▶ **Data records**:
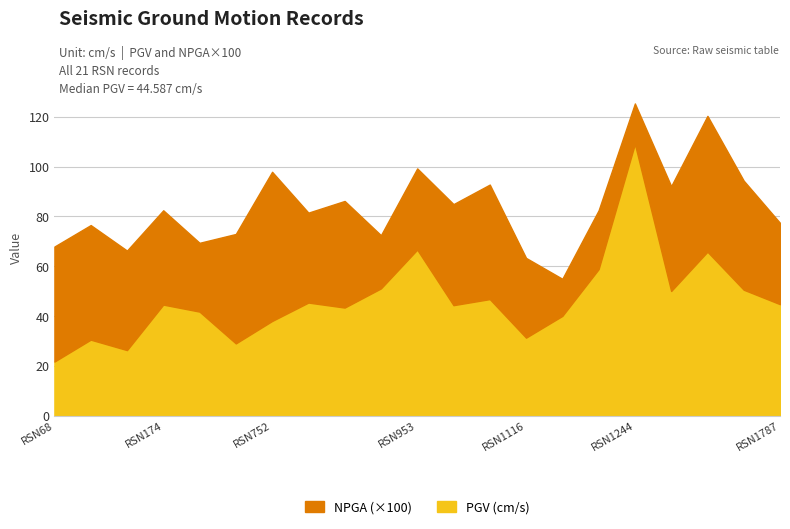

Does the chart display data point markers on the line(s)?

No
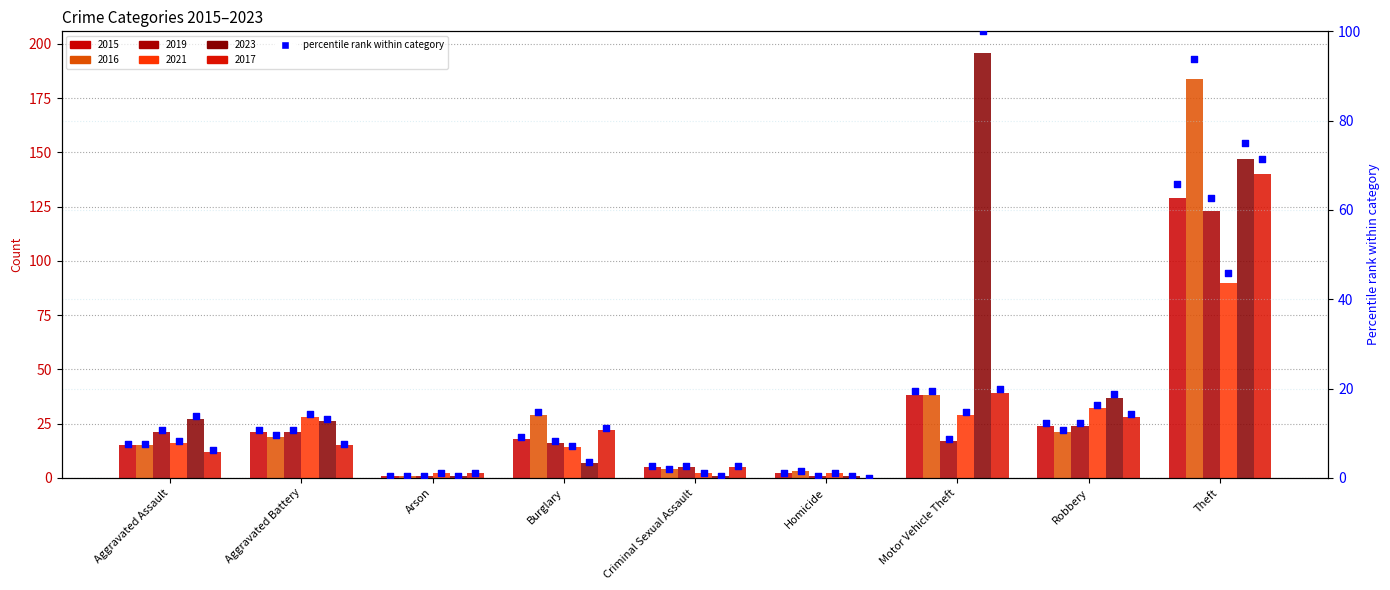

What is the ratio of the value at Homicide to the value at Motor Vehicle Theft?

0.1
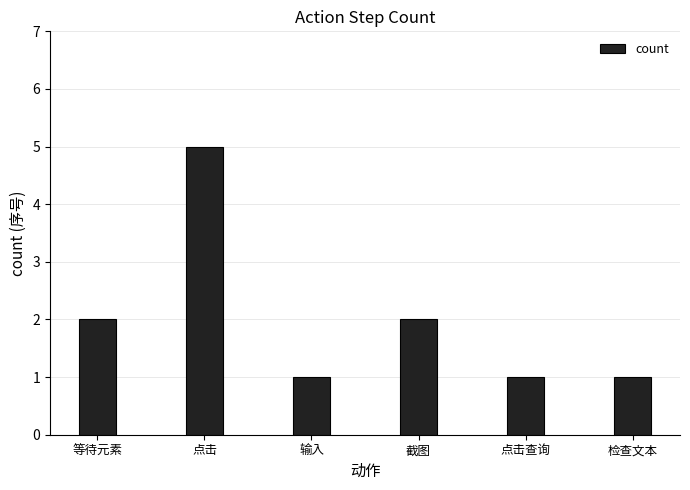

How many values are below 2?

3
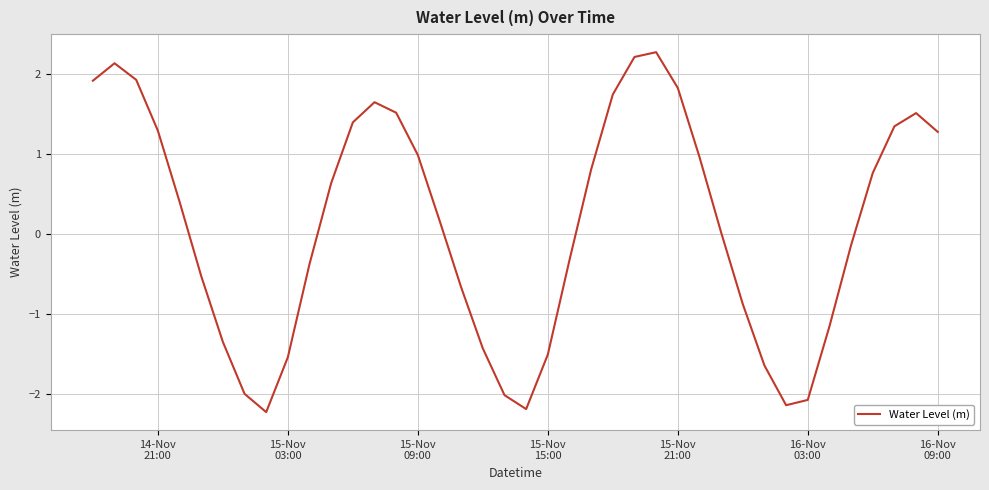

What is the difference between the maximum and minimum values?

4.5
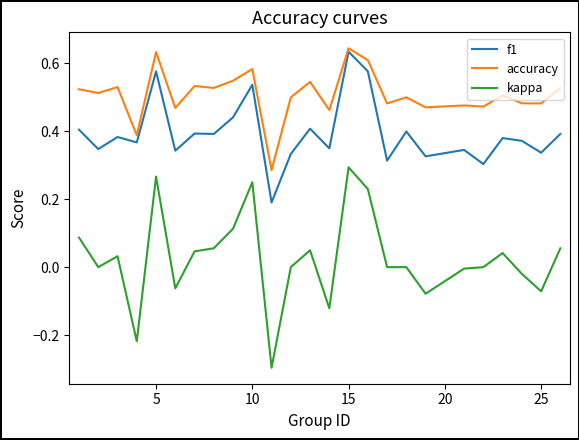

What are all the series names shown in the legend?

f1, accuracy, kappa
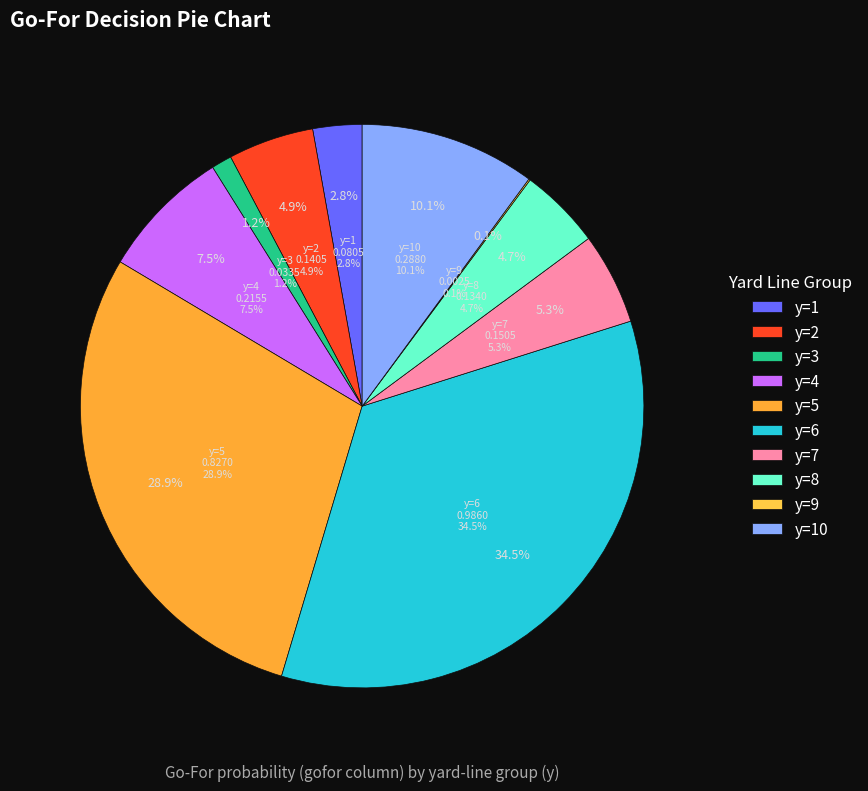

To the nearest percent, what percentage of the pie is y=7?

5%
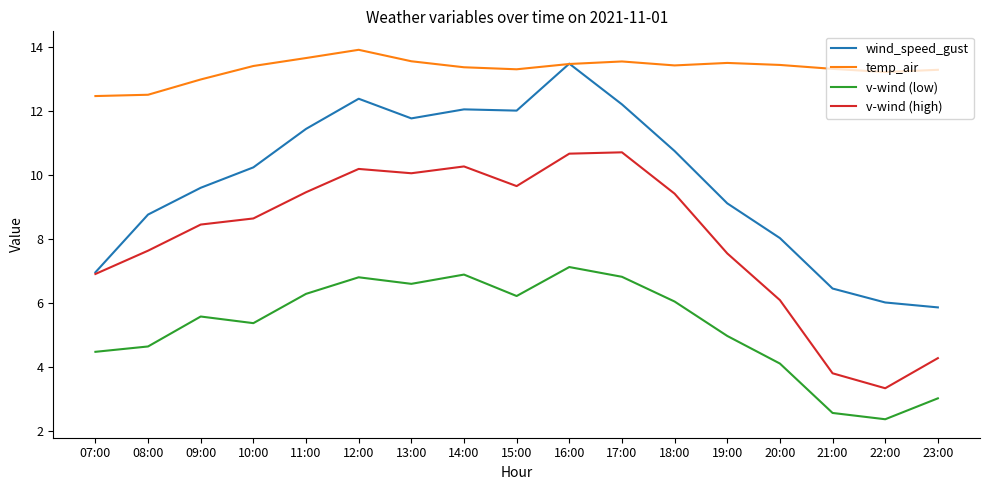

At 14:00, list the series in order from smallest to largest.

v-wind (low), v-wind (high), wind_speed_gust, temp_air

...

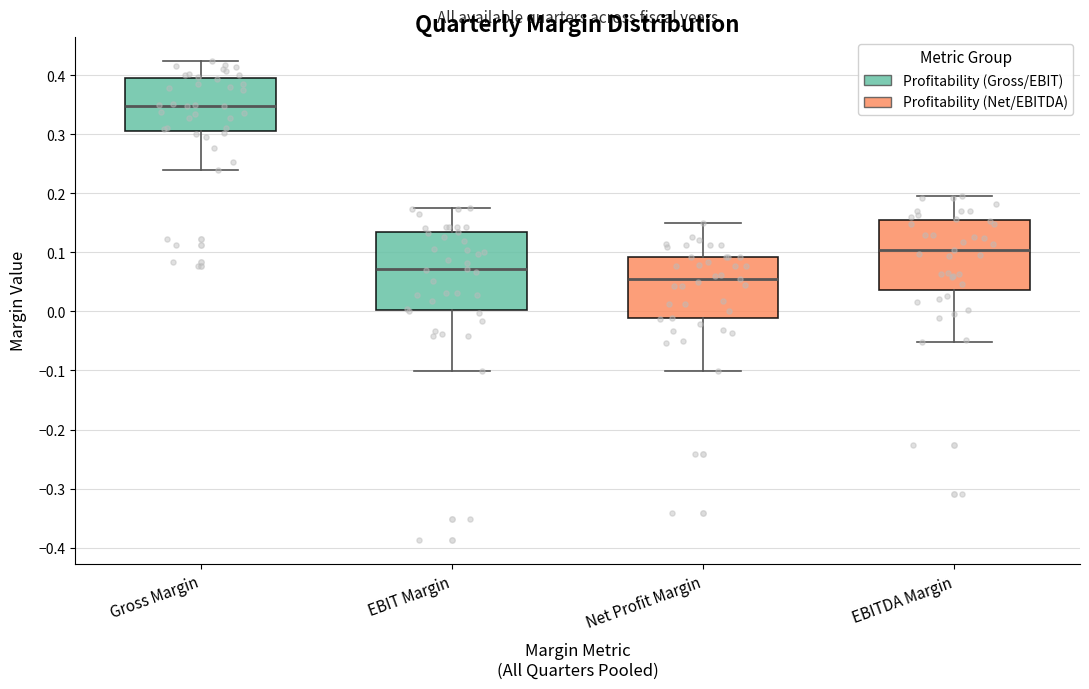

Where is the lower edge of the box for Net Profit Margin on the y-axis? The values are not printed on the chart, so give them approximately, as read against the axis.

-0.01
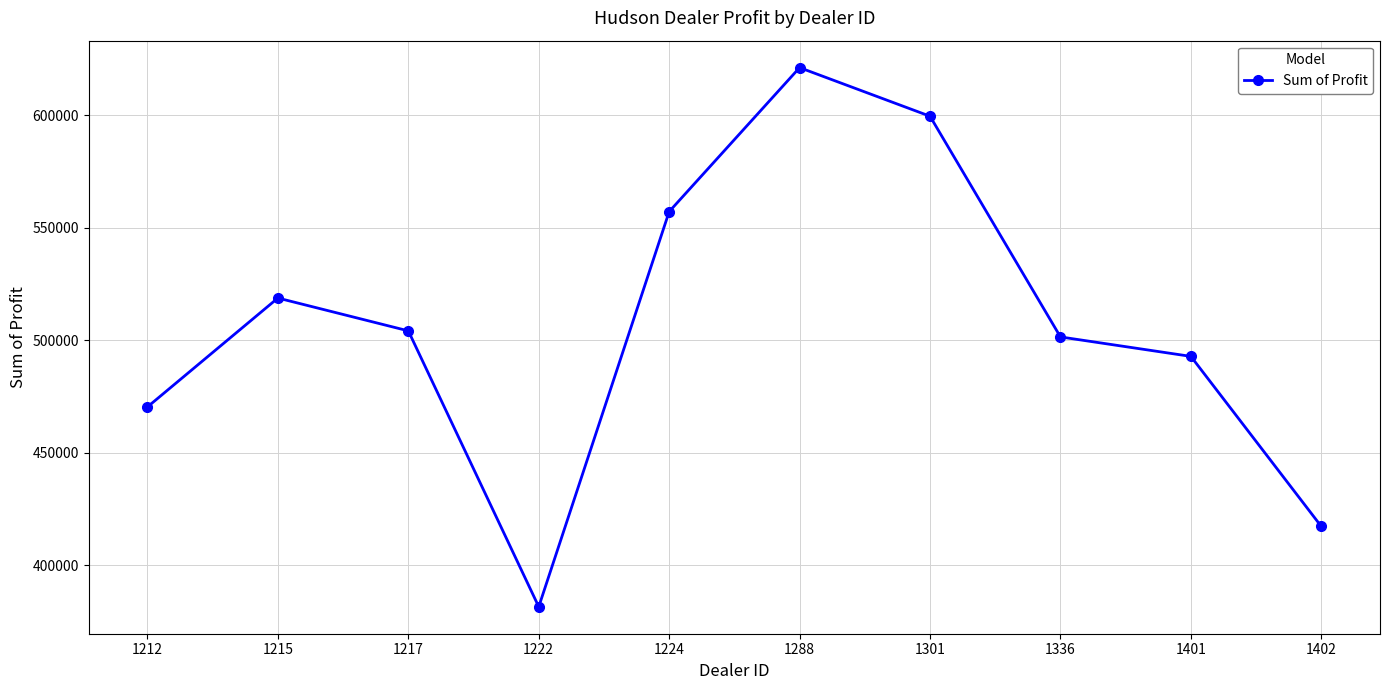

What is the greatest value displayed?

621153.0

▶ **Problem description**:
Quote everything in the entries above from the line containing "How many values are below 2?" down to the line containing "At 14:00, list", including both of those lines, and leave out the pictures.

▶ **Response to the task**:
How many values are below 2?

3

What is the difference between the maximum and minimum values?

4.5

What are all the series names shown in the legend?

f1, accuracy, kappa

To the nearest percent, what percentage of the pie is y=7?

5%

At 14:00, list the series in order from smallest to largest.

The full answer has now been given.